Infinity Exec Exits Amid Pay Controversy

By | November 27, 2004 at 12:00 AM

New York – Infinity Broadcasting is not commenting on a New York Times story that claims the company fired its top Rochester, N.Y., programer for accepting gifts from record companies.

The news comes as another major radio player, Entercom, announces that it will no longer work with independent promoters.

According to the Times, an internal Infinity investigation concluded that John McRae, who oversaw rock WCMF, modern WZNE, top 40 WPXY and adult top 40 WRMM, “had accepted an unspecified sum’s worth of gift certificates sent ostensibly for use in listener contests or in station promotions.”

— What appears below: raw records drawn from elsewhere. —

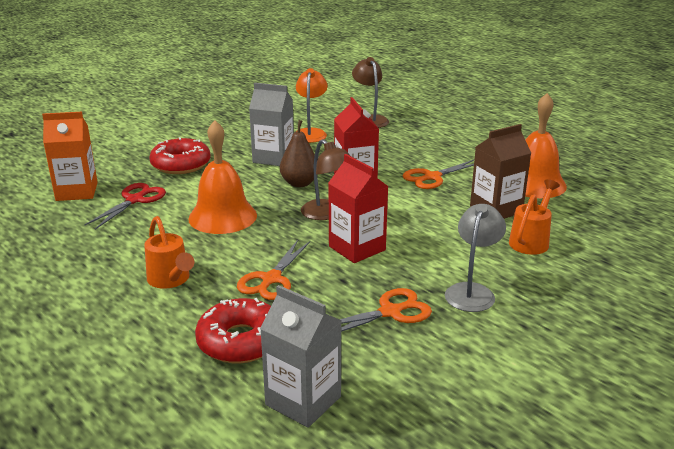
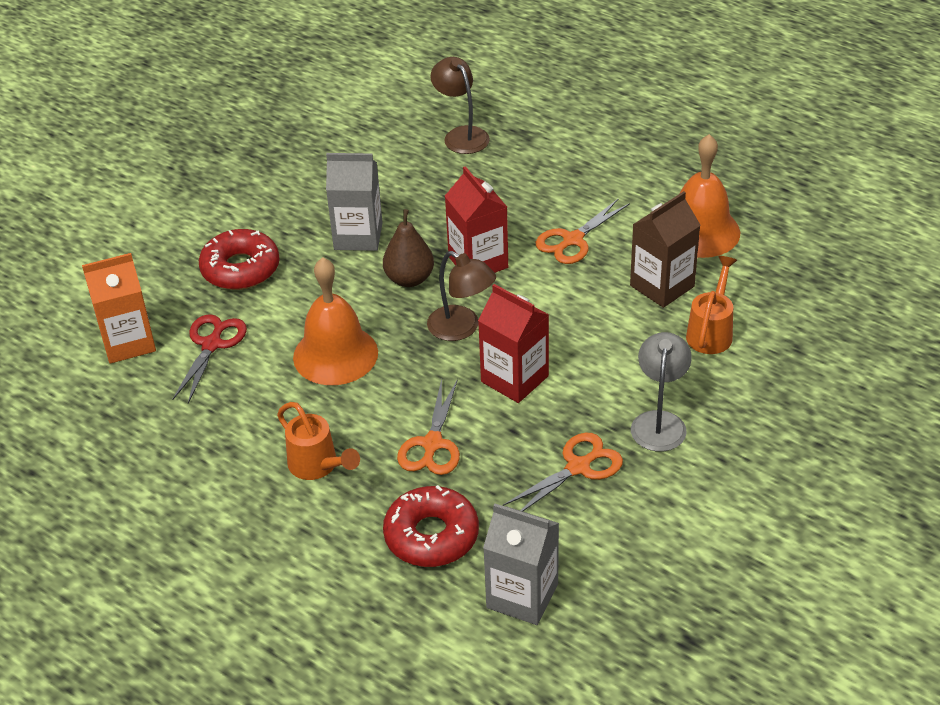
camera: 10 degrees left, 15 degrees up
(311, 133) = (390, 177): orange lamp -> none

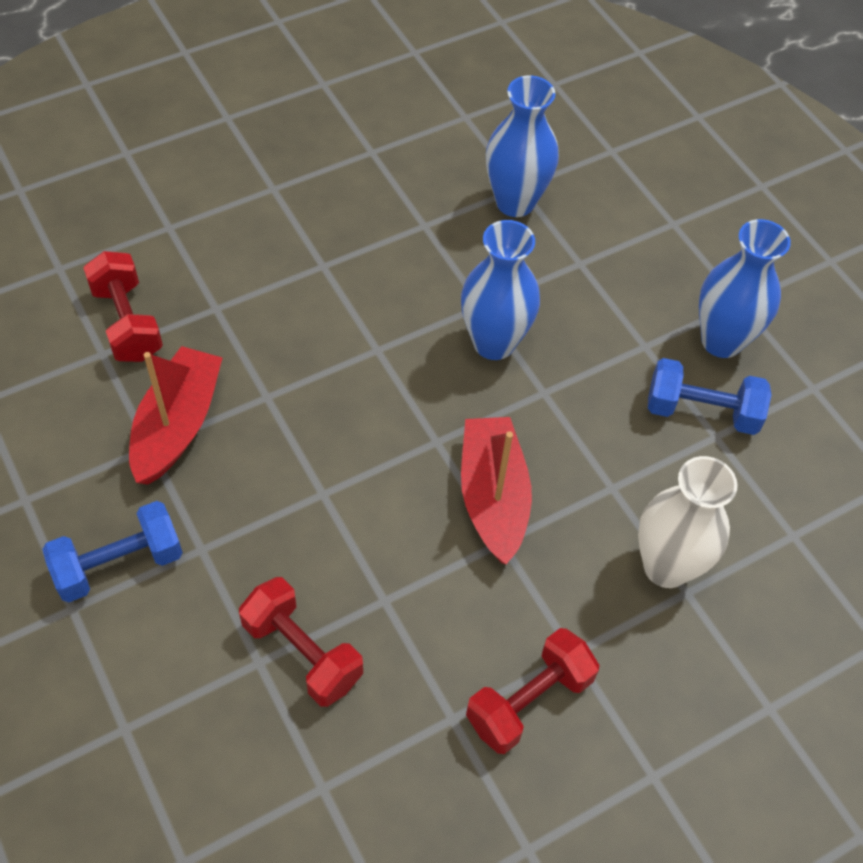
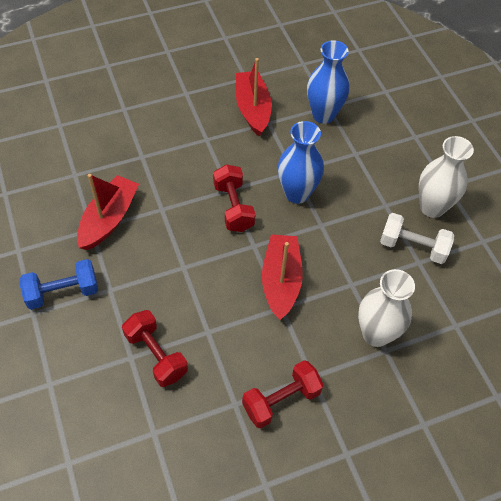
camera: 10 degrees right, 0 degrees up
(127, 322) = (91, 159): red dumbbell -> red dumbbell (233, 207)
(393, 205) = (253, 109): none -> red boat
(701, 411) = (413, 247): blue dumbbell -> white dumbbell
(721, 341) = (432, 207): blue vase -> white vase

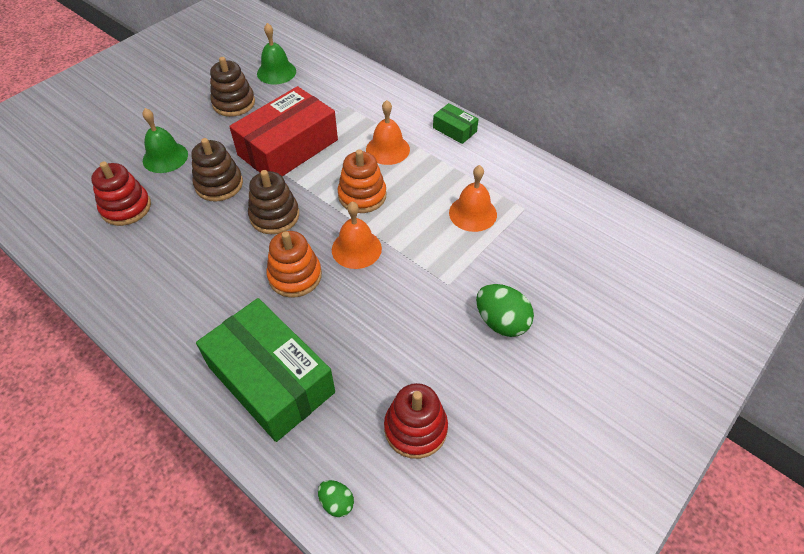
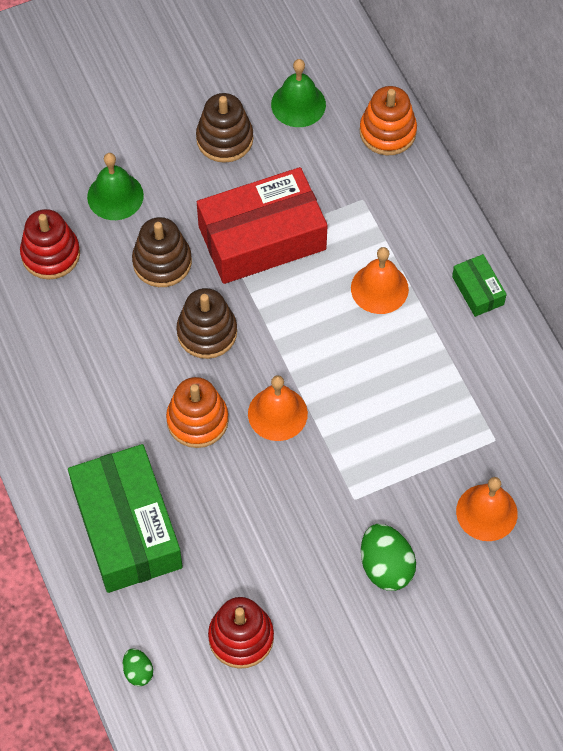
camera: 25 degrees right, 10 degrees up
(362, 196) = (317, 344): orange stacking toy -> orange stacking toy (387, 132)
(472, 213) = (431, 421): orange bell -> orange bell (486, 512)

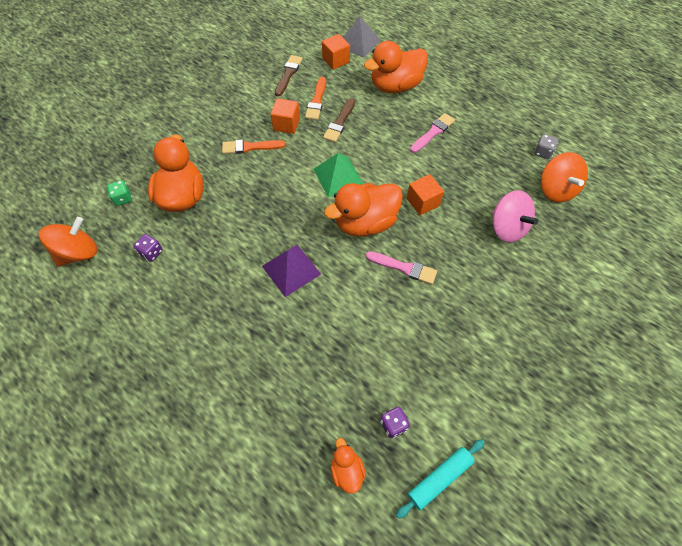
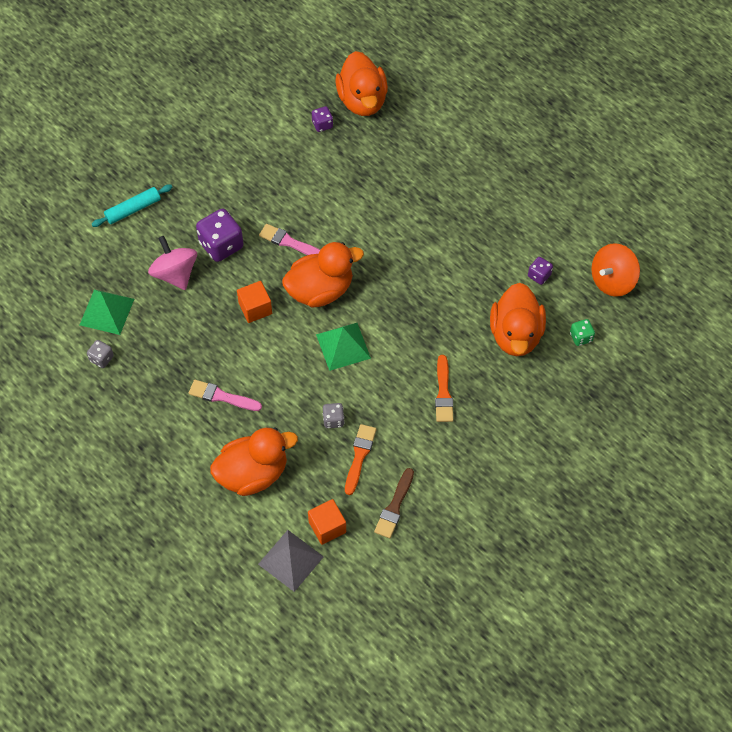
camera: 175 degrees left, 0 degrees up
(250, 147) = (443, 393): orange brush -> orange brush turned 90 degrees clockwise
(286, 124) = (399, 422): orange cube -> none
(291, 270) = (399, 249): purple pyramid -> none
(339, 122) = (333, 420): brown brush -> grey dice
(347, 470) = (362, 100): orange duck -> orange duck, size x2.04
(433, 132) = (221, 396): pink brush -> pink brush turned 60 degrees clockwise
(439, 478) = (294, 91): turquoise rolling pin -> turquoise rolling pin (133, 209)
(472, 259) = (221, 245): none -> purple dice
(556, 190) = (106, 311): orange spinning top -> green pyramid

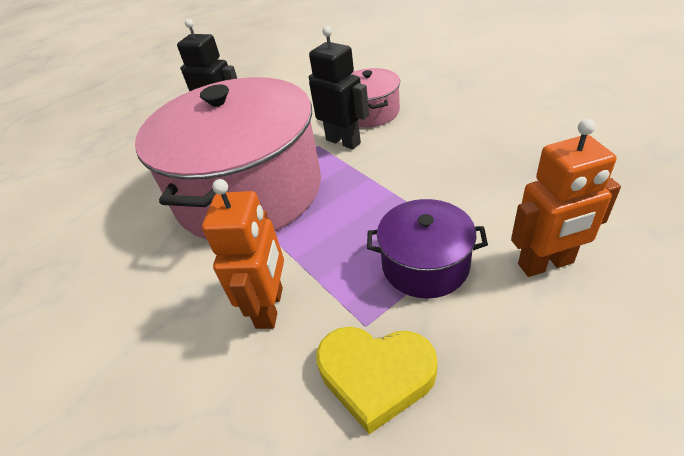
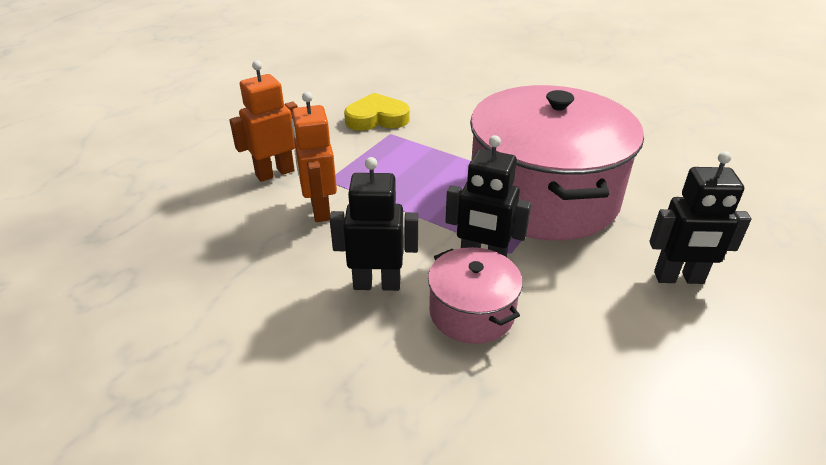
camera: 155 degrees right, 5 degrees down
(270, 307) = (455, 133): orange robot -> orange robot (319, 210)
(425, 265) = (359, 163): purple pot -> none
(431, 132) = (377, 284): none -> black robot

The Times cited as sources unnamed radio and record label executives who had been briefed on the matter. One of them, a major-label representative, said the label had ordered more than $1,000 worth of Best Buy gift certificates to be sent to Infinity-Rochester, “care of” McRae.

Concerns regarding McRae’s activities contributed to Infinity’s Nov. 17 decision to sever ties with independent promoters, the article said. Before ending relationships with such promoters, Infinity had a policy in place that banned exclusive deals with indies.

Infinity’s move came on the heels of New York State Attorney General Eliot Spitzer’s campaign against payola.

Less than a week after Infinity ended relations with the promoters, Entercom, radio’s fourth-largest group owner, followed suit. But Entercom executive VP Jack Donlevie told Billboard that the company had very few deals with indies left and that the move is “simply the last step in what has been an evolving situation over the last several years.”

Donlevie said the company’s relationship with indies is “a business model that doesn’t work anymore… We’re focusing more on direct relationships with the record companies, as opposed to dealing with independents.”

Entercom senior VP of programing Pat Paxton added: “We have decided to work directly with the record companies, thus eliminating the need for independent promoters. As many of our stations have already made this move, it makes sense for the few stations that still work with indies to simply continue in the direction the industry has been moving for the past few years.”

Several of the Entercom deals with independent promoters required providing advance notice of termination. Donlevie said the curtailments are effective at the end of the year.